### TASK ITEM
Reproduce verbatim the lines of text in each of the entries below.

*****

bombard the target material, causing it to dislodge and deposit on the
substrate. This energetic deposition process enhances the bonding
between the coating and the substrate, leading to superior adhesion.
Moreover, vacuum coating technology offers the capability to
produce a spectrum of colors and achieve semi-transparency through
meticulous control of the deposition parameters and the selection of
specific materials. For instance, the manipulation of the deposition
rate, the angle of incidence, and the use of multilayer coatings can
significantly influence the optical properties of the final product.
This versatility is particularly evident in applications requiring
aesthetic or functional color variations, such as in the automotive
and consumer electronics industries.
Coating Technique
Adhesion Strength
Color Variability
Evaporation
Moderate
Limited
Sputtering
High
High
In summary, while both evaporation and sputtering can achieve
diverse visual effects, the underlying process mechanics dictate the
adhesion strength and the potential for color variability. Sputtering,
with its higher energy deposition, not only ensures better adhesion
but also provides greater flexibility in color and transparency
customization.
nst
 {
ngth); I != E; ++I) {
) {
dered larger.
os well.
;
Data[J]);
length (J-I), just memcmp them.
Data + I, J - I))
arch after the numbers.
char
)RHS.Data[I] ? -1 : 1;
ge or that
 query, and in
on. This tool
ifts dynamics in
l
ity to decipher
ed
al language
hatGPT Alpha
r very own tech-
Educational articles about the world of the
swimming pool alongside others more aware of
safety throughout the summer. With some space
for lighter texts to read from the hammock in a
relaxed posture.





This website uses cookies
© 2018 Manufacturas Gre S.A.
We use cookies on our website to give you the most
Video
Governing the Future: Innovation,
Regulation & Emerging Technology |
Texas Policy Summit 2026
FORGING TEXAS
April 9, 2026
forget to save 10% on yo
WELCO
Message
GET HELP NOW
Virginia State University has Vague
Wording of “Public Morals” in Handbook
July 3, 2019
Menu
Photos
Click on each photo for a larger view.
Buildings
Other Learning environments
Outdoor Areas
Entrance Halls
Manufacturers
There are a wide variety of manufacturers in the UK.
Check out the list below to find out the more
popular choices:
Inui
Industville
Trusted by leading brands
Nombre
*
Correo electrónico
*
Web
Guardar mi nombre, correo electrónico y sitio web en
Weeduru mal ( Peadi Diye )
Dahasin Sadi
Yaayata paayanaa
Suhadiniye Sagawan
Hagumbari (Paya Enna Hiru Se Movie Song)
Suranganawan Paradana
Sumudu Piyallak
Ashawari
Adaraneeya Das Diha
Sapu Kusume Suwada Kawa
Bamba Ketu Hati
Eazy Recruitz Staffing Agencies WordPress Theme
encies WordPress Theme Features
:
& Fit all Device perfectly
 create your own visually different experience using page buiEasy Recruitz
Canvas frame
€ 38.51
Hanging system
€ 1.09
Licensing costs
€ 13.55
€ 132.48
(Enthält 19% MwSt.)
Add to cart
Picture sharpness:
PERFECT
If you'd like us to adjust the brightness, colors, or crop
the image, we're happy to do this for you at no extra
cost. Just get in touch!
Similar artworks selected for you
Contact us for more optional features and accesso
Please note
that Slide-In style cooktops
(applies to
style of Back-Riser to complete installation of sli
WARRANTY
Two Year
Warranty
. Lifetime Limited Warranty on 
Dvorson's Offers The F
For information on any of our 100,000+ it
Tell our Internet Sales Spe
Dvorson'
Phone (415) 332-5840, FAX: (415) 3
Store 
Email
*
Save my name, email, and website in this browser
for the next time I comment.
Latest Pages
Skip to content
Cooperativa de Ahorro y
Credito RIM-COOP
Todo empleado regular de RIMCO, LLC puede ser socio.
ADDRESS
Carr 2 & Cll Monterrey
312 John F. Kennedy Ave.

*****

### SOLUTION
bombard the target material, causing it to dislodge and deposit on the
substrate. This energetic deposition process enhances the bonding
between the coating and the substrate, leading to superior adhesion.
Moreover, vacuum coating technology offers the capability to
produce a spectrum of colors and achieve semi-transparency through
meticulous control of the deposition parameters and the selection of
specific materials. For instance, the manipulation of the deposition
rate, the angle of incidence, and the use of multilayer coatings can
significantly influence the optical properties of the final product.
This versatility is particularly evident in applications requiring
aesthetic or functional color variations, such as in the automotive
and consumer electronics industries.
Coating Technique
Adhesion Strength
Color Variability
Evaporation
Moderate
Limited
Sputtering
High
High
In summary, while both evaporation and sputtering can achieve
diverse visual effects, the underlying process mechanics dictate the
adhesion strength and the potential for color variability. Sputtering,
with its higher energy deposition, not only ensures better adhesion
but also provides greater flexibility in color and transparency
customization.
nst
 {
ngth); I != E; ++I) {
) {
dered larger.
os well.
;
Data[J]);
length (J-I), just memcmp them.
Data + I, J - I))
arch after the numbers.
char
)RHS.Data[I] ? -1 : 1;
ge or that
 query, and in
on. This tool
ifts dynamics in
l
ity to decipher
ed
al language
hatGPT Alpha
r very own tech-
Educational articles about the world of the
swimming pool alongside others more aware of
safety throughout the summer. With some space
for lighter texts to read from the hammock in a
relaxed posture.





This website uses cookies
© 2018 Manufacturas Gre S.A.
We use cookies on our website to give you the most
Video
Governing the Future: Innovation,
Regulation & Emerging Technology |
Texas Policy Summit 2026
FORGING TEXAS
April 9, 2026
forget to save 10% on yo
WELCO
Message
GET HELP NOW
Virginia State University has Vague
Wording of “Public Morals” in Handbook
July 3, 2019
Menu
Photos
Click on each photo for a larger view.
Buildings
Other Learning environments
Outdoor Areas
Entrance Halls
Manufacturers
There are a wide variety of manufacturers in the UK.
Check out the list below to find out the more
popular choices:
Inui
Industville
Trusted by leading brands
Nombre
*
Correo electrónico
*
Web
Guardar mi nombre, correo electrónico y sitio web en
Weeduru mal ( Peadi Diye )
Dahasin Sadi
Yaayata paayanaa
Suhadiniye Sagawan
Hagumbari (Paya Enna Hiru Se Movie Song)
Suranganawan Paradana
Sumudu Piyallak
Ashawari
Adaraneeya Das Diha
Sapu Kusume Suwada Kawa
Bamba Ketu Hati
Eazy Recruitz Staffing Agencies WordPress Theme
encies WordPress Theme Features
:
& Fit all Device perfectly
 create your own visually different experience using page buiEasy Recruitz
Canvas frame
€ 38.51
Hanging system
€ 1.09
Licensing costs
€ 13.55
€ 132.48
(Enthält 19% MwSt.)
Add to cart
Picture sharpness:
PERFECT
If you'd like us to adjust the brightness, colors, or crop
the image, we're happy to do this for you at no extra
cost. Just get in touch!
Similar artworks selected for you
Contact us for more optional features and accesso
Please note
that Slide-In style cooktops
(applies to
style of Back-Riser to complete installation of sli
WARRANTY
Two Year
Warranty
. Lifetime Limited Warranty on 
Dvorson's Offers The F
For information on any of our 100,000+ it
Tell our Internet Sales Spe
Dvorson'
Phone (415) 332-5840, FAX: (415) 3
Store 
Email
*
Save my name, email, and website in this browser
for the next time I comment.
Latest Pages
Skip to content
Cooperativa de Ahorro y
Credito RIM-COOP
Todo empleado regular de RIMCO, LLC puede ser socio.
ADDRESS
Carr 2 & Cll Monterrey
312 John F. Kennedy Ave.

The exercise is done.